TASK DESCRIPTION:
Please transcribe the data exactly, with nothing left out.
DATASET EXTRACT: Begin
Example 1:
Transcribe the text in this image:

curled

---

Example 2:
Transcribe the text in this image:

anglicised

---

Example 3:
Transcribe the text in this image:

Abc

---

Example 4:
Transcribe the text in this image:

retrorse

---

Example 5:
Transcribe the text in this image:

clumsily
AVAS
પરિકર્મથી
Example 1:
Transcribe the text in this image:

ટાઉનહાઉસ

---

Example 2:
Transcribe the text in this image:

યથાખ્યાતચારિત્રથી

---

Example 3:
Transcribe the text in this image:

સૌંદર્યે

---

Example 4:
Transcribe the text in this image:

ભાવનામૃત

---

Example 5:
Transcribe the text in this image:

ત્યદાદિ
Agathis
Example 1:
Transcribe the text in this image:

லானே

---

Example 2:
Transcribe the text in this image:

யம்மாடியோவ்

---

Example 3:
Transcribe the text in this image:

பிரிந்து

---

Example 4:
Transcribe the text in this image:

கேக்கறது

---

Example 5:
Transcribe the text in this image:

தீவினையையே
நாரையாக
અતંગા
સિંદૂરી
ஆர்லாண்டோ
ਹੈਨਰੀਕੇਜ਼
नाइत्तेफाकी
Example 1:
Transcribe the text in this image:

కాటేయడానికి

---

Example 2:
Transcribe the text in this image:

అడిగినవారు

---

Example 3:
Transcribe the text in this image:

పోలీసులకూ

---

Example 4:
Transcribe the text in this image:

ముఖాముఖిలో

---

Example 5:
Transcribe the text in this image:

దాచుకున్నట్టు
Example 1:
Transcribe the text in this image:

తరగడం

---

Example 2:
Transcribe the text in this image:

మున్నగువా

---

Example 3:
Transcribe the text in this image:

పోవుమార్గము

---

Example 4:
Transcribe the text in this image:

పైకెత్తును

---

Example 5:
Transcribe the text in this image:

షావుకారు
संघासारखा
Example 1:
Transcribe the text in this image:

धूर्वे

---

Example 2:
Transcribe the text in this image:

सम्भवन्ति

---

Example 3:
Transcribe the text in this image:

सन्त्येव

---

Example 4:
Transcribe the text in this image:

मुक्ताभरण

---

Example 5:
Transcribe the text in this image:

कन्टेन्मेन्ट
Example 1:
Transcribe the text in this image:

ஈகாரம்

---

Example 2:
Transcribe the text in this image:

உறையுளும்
DATASET EXTRACT: End
EXPECTED OUTPUT:
Example 1:
Transcribe the text in this image:

curled

---

Example 2:
Transcribe the text in this image:

anglicised

---

Example 3:
Transcribe the text in this image:

Abc

---

Example 4:
Transcribe the text in this image:

retrorse

---

Example 5:
Transcribe the text in this image:

clumsily
AVAS
પરિકર્મથી
Example 1:
Transcribe the text in this image:

ટાઉનહાઉસ

---

Example 2:
Transcribe the text in this image:

યથાખ્યાતચારિત્રથી

---

Example 3:
Transcribe the text in this image:

સૌંદર્યે

---

Example 4:
Transcribe the text in this image:

ભાવનામૃત

---

Example 5:
Transcribe the text in this image:

ત્યદાદિ
Agathis
Example 1:
Transcribe the text in this image:

லானே

---

Example 2:
Transcribe the text in this image:

யம்மாடியோவ்

---

Example 3:
Transcribe the text in this image:

பிரிந்து

---

Example 4:
Transcribe the text in this image:

கேக்கறது

---

Example 5:
Transcribe the text in this image:

தீவினையையே
நாரையாக
અતંગા
સિંદૂરી
ஆர்லாண்டோ
ਹੈਨਰੀਕੇਜ਼
नाइत्तेफाकी
Example 1:
Transcribe the text in this image:

కాటేయడానికి

---

Example 2:
Transcribe the text in this image:

అడిగినవారు

---

Example 3:
Transcribe the text in this image:

పోలీసులకూ

---

Example 4:
Transcribe the text in this image:

ముఖాముఖిలో

---

Example 5:
Transcribe the text in this image:

దాచుకున్నట్టు
Example 1:
Transcribe the text in this image:

తరగడం

---

Example 2:
Transcribe the text in this image:

మున్నగువా

---

Example 3:
Transcribe the text in this image:

పోవుమార్గము

---

Example 4:
Transcribe the text in this image:

పైకెత్తును

---

Example 5:
Transcribe the text in this image:

షావుకారు
संघासारखा
Example 1:
Transcribe the text in this image:

धूर्वे

---

Example 2:
Transcribe the text in this image:

सम्भवन्ति

---

Example 3:
Transcribe the text in this image:

सन्त्येव

---

Example 4:
Transcribe the text in this image:

मुक्ताभरण

---

Example 5:
Transcribe the text in this image:

कन्टेन्मेन्ट
Example 1:
Transcribe the text in this image:

ஈகாரம்

---

Example 2:
Transcribe the text in this image:

உறையுளும்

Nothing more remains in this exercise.